The key aspects governing the structural design were earthquake loading, durability and appropriateness. The kindergarten buildings have cavity walls on three sides with granite block in mud mortar as the outer leaf and traditional mud brick masonry for the inner leaf; this gives increased thermal performance and durability compared to the rendered mud brick walls commonly used. The heavy mud roof is supported by a timber structure independent of the walls to provide the earthquake stability. The large spans needed in the classrooms, combined with the open glazed south-facing façade and the high weight of the roof makeup, required large timber cross sections and steel connections to ensure that they resist seismic loads and to warrant life safety in the case of an earthquake. These were difficult to procure locally, so the structural framing plan and connection details for the future phases have been altered to reduce timber section sizes.

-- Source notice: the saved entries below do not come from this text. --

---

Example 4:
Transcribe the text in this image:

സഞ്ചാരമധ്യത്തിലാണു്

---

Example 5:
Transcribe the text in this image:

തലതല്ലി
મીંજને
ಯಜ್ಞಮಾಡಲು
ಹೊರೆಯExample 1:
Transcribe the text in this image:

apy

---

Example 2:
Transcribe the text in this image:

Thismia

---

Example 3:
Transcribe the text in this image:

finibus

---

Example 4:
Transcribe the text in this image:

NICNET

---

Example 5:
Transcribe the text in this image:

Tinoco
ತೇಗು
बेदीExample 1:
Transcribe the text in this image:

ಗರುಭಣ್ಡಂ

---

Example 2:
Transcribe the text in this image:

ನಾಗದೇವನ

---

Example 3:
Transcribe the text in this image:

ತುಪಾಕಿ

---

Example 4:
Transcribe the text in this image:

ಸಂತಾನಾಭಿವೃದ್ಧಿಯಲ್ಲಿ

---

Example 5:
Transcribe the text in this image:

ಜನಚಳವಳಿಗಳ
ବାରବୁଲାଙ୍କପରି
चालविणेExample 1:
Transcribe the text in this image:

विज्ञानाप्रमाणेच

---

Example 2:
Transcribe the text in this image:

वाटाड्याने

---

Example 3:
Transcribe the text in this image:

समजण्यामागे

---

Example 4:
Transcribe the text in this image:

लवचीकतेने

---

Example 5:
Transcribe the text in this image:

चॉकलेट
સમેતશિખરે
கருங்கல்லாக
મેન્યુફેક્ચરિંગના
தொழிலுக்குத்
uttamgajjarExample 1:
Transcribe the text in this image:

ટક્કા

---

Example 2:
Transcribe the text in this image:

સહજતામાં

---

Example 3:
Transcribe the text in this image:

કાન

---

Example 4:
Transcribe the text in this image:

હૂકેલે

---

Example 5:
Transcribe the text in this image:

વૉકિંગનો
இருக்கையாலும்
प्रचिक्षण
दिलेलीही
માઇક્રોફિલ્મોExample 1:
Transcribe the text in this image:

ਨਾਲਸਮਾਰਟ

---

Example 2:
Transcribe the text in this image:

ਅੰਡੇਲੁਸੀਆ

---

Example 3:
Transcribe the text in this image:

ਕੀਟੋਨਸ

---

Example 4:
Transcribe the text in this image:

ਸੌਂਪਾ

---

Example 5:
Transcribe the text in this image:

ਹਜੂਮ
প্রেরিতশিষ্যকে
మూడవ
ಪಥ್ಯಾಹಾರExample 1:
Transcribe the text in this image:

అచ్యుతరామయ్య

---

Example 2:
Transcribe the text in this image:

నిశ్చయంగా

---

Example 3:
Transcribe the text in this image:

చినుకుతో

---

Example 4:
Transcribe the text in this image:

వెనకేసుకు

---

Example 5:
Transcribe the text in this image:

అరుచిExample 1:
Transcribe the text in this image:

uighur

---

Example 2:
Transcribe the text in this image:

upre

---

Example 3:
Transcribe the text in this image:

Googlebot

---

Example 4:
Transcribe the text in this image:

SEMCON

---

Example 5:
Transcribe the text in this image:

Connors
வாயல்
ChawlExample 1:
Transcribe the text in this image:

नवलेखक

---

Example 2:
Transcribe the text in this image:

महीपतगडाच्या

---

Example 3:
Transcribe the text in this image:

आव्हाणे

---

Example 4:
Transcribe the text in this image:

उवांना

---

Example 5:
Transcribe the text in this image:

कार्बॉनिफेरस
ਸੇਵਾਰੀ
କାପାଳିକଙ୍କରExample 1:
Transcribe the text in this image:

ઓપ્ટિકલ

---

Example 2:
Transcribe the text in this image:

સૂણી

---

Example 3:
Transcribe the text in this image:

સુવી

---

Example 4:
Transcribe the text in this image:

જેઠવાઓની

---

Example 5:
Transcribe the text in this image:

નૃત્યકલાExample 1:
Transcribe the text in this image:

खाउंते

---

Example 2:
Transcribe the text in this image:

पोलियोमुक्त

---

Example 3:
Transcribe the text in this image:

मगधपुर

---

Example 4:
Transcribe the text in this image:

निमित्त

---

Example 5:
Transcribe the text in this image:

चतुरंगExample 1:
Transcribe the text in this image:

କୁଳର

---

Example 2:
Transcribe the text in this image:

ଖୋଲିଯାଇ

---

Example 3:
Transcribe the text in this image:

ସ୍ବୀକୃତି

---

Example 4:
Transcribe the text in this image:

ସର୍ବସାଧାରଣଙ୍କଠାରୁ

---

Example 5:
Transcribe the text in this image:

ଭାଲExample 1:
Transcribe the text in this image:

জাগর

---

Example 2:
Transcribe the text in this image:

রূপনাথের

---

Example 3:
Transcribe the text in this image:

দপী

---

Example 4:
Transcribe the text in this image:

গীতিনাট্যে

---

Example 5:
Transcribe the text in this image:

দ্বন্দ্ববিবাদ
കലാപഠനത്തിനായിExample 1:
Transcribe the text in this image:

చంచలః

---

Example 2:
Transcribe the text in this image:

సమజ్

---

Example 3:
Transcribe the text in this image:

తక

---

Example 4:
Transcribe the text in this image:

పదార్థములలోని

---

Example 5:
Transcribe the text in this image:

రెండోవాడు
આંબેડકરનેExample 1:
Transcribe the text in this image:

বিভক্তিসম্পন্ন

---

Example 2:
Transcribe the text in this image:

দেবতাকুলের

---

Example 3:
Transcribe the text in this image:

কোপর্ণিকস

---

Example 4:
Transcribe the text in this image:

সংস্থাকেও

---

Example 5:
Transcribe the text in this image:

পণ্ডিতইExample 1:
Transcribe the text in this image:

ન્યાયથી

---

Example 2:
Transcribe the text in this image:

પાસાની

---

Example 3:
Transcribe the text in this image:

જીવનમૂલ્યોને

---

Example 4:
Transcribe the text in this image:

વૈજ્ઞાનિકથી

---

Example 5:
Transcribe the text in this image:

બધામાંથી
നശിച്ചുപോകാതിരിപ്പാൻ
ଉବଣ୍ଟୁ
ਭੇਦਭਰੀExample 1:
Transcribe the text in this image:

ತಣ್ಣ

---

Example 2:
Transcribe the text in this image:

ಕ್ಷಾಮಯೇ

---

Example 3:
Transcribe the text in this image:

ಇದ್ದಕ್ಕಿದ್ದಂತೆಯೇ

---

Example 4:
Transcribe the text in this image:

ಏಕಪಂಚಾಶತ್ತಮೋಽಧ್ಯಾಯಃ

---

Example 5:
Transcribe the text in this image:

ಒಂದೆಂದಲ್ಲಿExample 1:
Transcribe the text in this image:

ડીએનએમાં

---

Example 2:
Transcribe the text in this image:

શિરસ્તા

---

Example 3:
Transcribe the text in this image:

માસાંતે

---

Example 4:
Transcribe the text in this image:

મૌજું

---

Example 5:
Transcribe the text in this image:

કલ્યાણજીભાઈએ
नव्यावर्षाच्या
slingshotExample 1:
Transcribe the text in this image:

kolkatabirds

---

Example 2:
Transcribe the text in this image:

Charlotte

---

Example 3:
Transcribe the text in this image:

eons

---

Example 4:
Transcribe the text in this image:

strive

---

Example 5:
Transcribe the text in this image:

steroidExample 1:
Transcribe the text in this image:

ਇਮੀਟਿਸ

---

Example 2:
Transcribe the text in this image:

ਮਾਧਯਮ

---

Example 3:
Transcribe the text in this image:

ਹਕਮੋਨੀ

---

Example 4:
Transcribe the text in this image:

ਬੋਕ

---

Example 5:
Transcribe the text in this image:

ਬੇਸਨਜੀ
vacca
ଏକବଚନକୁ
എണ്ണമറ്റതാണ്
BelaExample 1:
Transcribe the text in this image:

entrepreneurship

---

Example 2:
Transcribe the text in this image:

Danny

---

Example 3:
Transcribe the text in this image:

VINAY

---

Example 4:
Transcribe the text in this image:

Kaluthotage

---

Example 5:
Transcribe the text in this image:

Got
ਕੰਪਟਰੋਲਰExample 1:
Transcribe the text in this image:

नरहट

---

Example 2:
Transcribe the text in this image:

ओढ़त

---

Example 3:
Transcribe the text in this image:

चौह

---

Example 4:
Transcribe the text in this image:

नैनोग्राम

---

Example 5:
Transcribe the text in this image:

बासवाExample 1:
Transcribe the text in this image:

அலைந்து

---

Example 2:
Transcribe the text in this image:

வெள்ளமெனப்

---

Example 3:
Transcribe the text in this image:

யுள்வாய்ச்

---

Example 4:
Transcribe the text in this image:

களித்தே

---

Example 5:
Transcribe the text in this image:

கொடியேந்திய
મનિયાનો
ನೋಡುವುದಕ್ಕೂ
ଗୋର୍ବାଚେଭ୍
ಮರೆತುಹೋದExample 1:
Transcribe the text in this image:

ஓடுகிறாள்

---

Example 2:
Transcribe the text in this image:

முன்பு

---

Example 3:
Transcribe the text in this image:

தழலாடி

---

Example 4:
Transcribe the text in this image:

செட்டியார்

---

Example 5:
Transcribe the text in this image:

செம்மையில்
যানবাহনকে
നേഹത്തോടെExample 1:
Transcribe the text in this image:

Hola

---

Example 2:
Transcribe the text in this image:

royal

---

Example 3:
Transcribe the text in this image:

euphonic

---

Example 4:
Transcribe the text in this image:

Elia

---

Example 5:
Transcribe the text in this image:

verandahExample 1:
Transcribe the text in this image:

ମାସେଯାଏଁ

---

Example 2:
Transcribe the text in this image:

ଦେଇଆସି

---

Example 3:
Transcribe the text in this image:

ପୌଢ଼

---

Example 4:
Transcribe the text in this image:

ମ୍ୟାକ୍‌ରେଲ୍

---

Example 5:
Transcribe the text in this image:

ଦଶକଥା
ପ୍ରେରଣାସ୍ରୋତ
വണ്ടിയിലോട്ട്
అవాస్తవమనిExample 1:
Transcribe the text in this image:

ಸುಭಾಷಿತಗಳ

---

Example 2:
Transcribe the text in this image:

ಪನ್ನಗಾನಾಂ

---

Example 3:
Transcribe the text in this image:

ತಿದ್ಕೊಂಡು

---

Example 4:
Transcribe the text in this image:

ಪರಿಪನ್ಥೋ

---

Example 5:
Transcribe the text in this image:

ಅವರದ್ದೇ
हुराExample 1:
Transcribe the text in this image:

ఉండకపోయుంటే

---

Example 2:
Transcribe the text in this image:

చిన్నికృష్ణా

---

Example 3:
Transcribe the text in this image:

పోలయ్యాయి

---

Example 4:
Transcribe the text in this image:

The client’s brief to develop a model school was ambitious, not only in terms of ‘hardware’ such as energy and site infrastructure, buildings, material resource use, but also in ‘soft skills’ such as building up competency in the local project management team, establishing a cost database and in optimising the use of local resources. All these initiatives aim to support the whole project as a demonstration of a new approach to teaching in such a unique rural community. Ultimately, this is far more than a school in the conventional sense, it is more of a village, with everything designed to complement the major infrastructure initiatives, water and energy management in the most positive way.